Rising Rates, No Problem
High dividend-paying stocks have been on a tear this year. For some, the trend may seem counterintuitive since the sector is typically shunned in rising-rate environments, which often are indicative of a growing economy. At present, the Fed is hiking rates in an attempt to combat rising inflation, and there’s concern that could lead to a broader economic downturn. That would be bad for growth stocks, and may be why investors are pivoting away from the sector in recent months.
Some investors see high-dividend paying stocks as safer bets in comparison to growth stocks. Most often these are large companies in sectors like utilities and consumer staples that deliver products connected to non-discretionary spending.
Growth Stock’s Engine Sputters
The popularity of these stocks is showing up in valuations, and growth stocks have recently stumbled.
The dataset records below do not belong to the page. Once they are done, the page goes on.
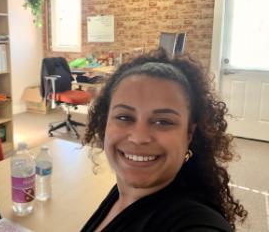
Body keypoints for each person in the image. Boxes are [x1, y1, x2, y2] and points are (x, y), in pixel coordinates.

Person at [81, 49, 247, 232]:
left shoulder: (193, 222)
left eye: (163, 121)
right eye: (124, 117)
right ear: (105, 122)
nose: (139, 138)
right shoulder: (124, 191)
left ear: (189, 134)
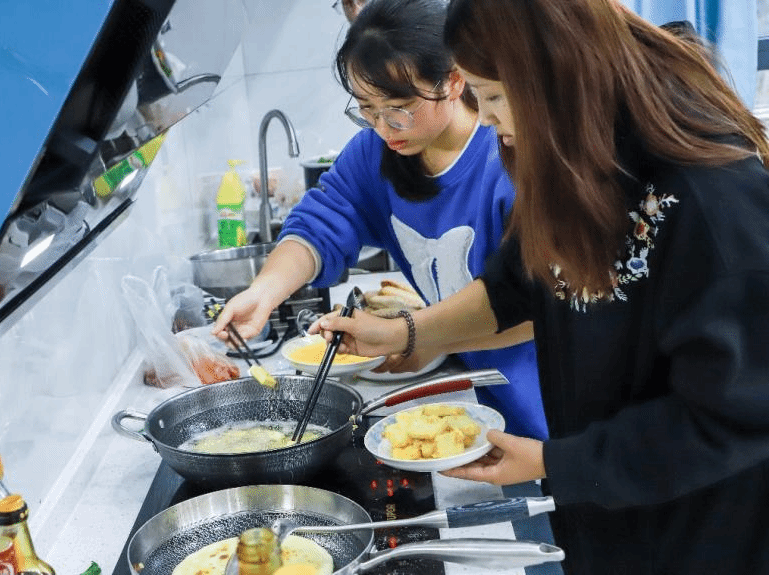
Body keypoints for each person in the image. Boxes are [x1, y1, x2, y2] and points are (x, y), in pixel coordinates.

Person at [314, 0, 769, 572]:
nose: (485, 119)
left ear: (558, 74)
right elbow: (519, 284)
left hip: (702, 533)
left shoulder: (713, 201)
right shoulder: (577, 157)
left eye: (494, 96)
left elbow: (729, 417)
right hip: (604, 514)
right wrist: (405, 333)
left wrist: (557, 463)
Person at [211, 0, 548, 441]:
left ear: (453, 81)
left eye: (398, 108)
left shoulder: (508, 156)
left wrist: (415, 336)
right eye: (367, 110)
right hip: (474, 394)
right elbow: (318, 225)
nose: (385, 128)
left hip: (542, 396)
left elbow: (534, 307)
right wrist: (264, 292)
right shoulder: (374, 154)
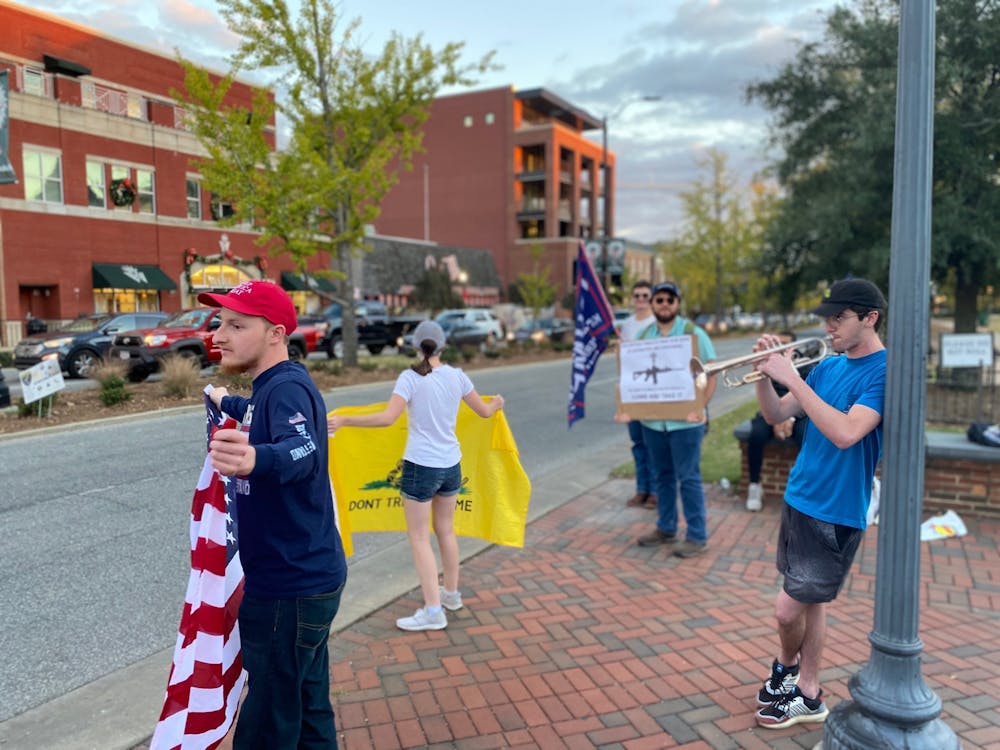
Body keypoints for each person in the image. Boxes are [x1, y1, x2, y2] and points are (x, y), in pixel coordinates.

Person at [199, 280, 348, 749]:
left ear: (275, 334)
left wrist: (255, 460)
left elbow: (301, 450)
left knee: (267, 722)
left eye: (236, 325)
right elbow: (263, 416)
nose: (219, 334)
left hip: (289, 590)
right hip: (308, 578)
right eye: (220, 323)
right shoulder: (276, 387)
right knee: (305, 706)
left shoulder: (284, 388)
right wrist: (229, 402)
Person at [751, 278, 887, 730]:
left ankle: (785, 670)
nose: (829, 326)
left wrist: (792, 375)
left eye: (839, 318)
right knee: (812, 603)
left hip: (836, 509)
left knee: (787, 609)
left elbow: (848, 433)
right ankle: (807, 693)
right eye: (826, 317)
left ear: (870, 319)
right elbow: (777, 415)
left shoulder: (884, 371)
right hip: (800, 498)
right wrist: (764, 375)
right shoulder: (829, 367)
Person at [327, 320, 504, 632]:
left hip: (421, 467)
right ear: (442, 345)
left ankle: (434, 610)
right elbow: (486, 412)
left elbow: (387, 419)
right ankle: (451, 595)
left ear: (414, 345)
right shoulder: (457, 376)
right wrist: (497, 402)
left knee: (420, 537)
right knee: (446, 531)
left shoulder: (410, 378)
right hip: (452, 466)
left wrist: (344, 421)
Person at [632, 281, 718, 558]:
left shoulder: (694, 334)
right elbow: (635, 376)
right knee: (662, 476)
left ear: (678, 303)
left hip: (686, 421)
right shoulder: (644, 336)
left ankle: (697, 536)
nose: (665, 304)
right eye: (659, 300)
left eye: (670, 299)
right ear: (653, 304)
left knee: (689, 477)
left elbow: (712, 373)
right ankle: (666, 527)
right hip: (654, 423)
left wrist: (701, 406)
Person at [744, 331, 814, 512]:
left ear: (793, 348)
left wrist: (789, 418)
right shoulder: (768, 364)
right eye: (777, 344)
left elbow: (807, 396)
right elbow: (768, 399)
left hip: (798, 413)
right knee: (756, 434)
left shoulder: (806, 364)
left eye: (784, 345)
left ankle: (807, 487)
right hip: (772, 411)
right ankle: (754, 485)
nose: (779, 348)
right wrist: (777, 419)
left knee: (806, 435)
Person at [617, 280, 657, 509]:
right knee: (637, 443)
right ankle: (641, 489)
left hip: (652, 391)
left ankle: (654, 491)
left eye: (645, 295)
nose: (641, 300)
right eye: (637, 296)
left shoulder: (655, 324)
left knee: (652, 443)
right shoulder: (627, 325)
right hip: (632, 390)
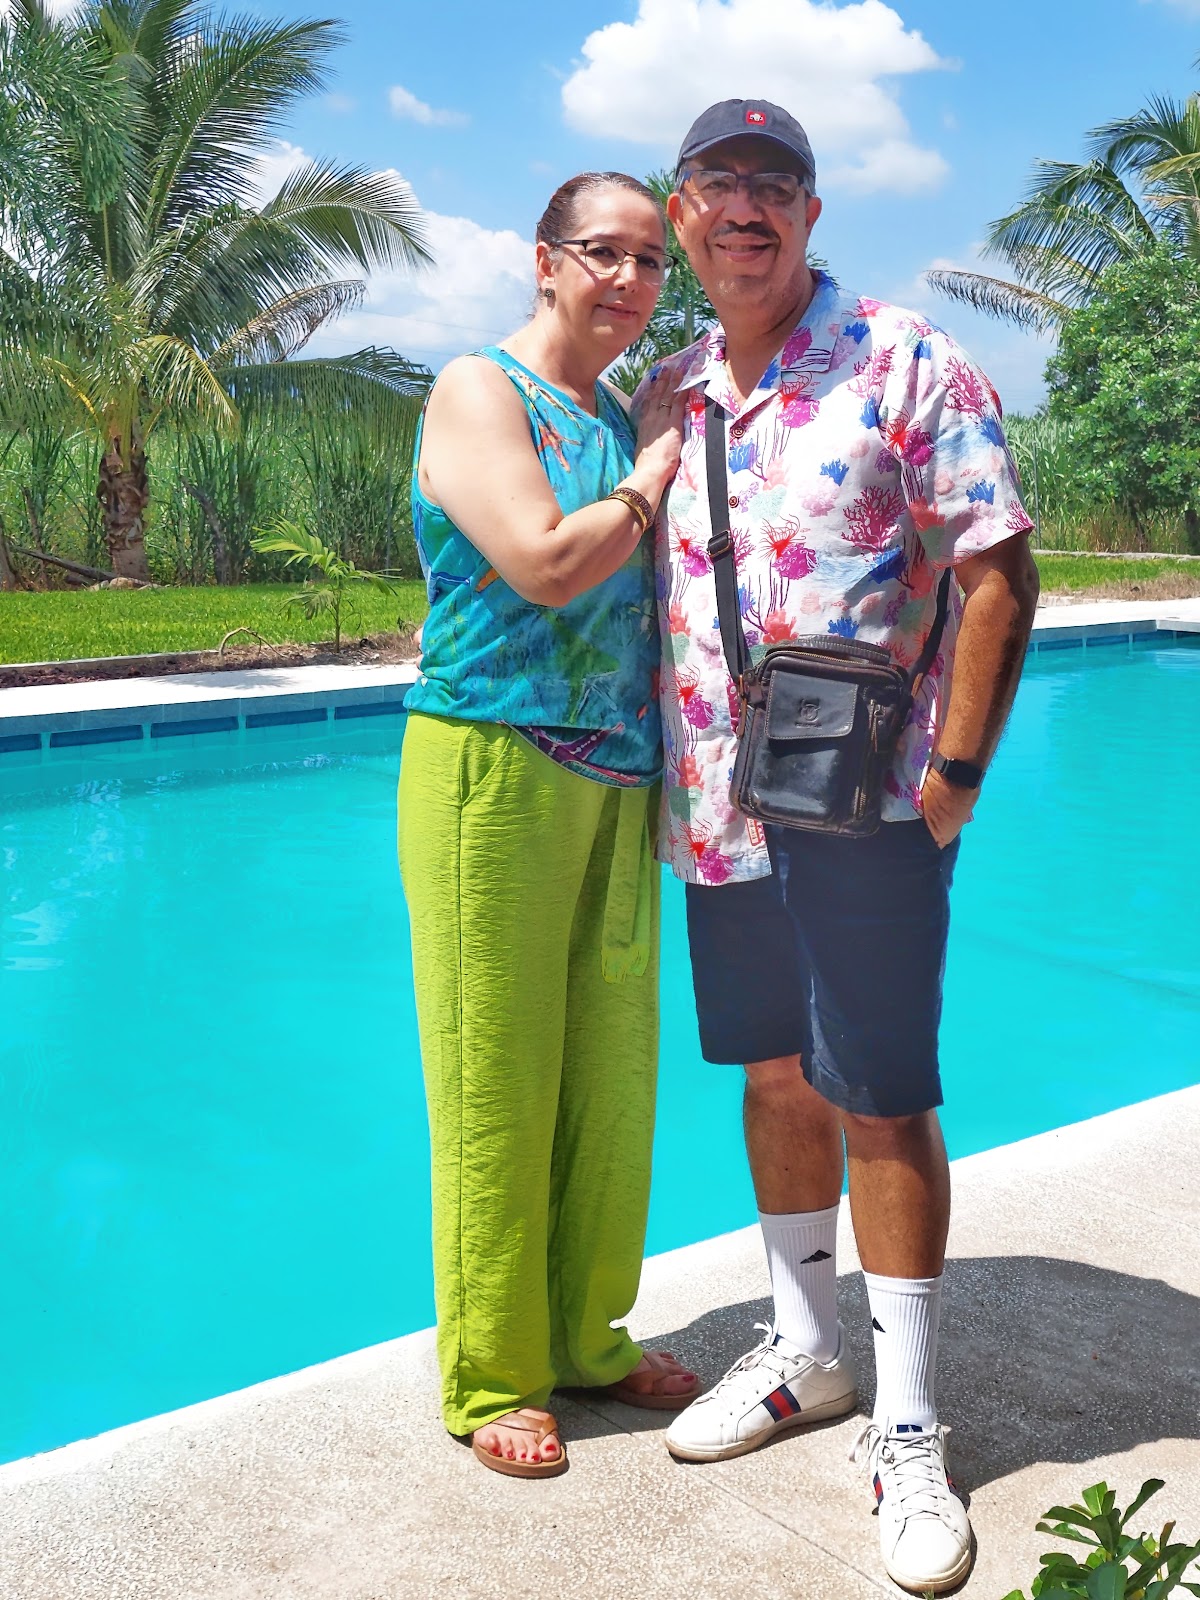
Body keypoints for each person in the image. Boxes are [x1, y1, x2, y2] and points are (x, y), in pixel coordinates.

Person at [636, 103, 1040, 1592]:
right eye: (718, 184)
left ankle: (911, 1421)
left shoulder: (905, 358)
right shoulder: (670, 388)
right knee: (772, 1074)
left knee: (880, 1094)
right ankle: (809, 1350)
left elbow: (999, 574)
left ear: (811, 213)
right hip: (720, 804)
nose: (745, 207)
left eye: (775, 184)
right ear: (683, 214)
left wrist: (953, 779)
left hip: (870, 804)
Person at [397, 171, 699, 1480]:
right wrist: (653, 477)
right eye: (604, 253)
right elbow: (542, 560)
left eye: (650, 262)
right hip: (493, 764)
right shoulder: (483, 391)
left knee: (610, 1079)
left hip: (619, 778)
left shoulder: (619, 412)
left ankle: (585, 1336)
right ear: (545, 259)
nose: (629, 280)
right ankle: (495, 1374)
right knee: (497, 1078)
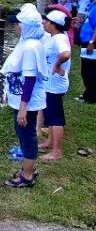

The Core High Dividend ETF (HDV) by iShares is up over 5% this year, buoyed by companies like Johnson & Johnson (JNJ) and Coca Cola (KO). Conversely, the S&P 500 has seen a loss of about 10% and double-digit declines in the index’s more growth-oriented subsectors, such as technology and communications. The share prices of companies like Alphabet (GOOGL) and Meta Platforms (FB) have been hammered.
This reverses a years-long trend of strong performance for growth stocks.
Tailwind From Oil
Oil and gas companies such as Exxon Mobil (XOM) are a significant component of the dividend-paying group and have contributed to the strong performance. It’s also worth noting that the energy sector has already risen close to 50% this year, and some question whether it’s out of runway.
Overall, the recent popularity of the high-dividend payers has pushed up their valuations, prompting some to explore other options at a potentially lower price. Others may look to branch out and consider the so-called value sector, which includes some dividend-paying companies.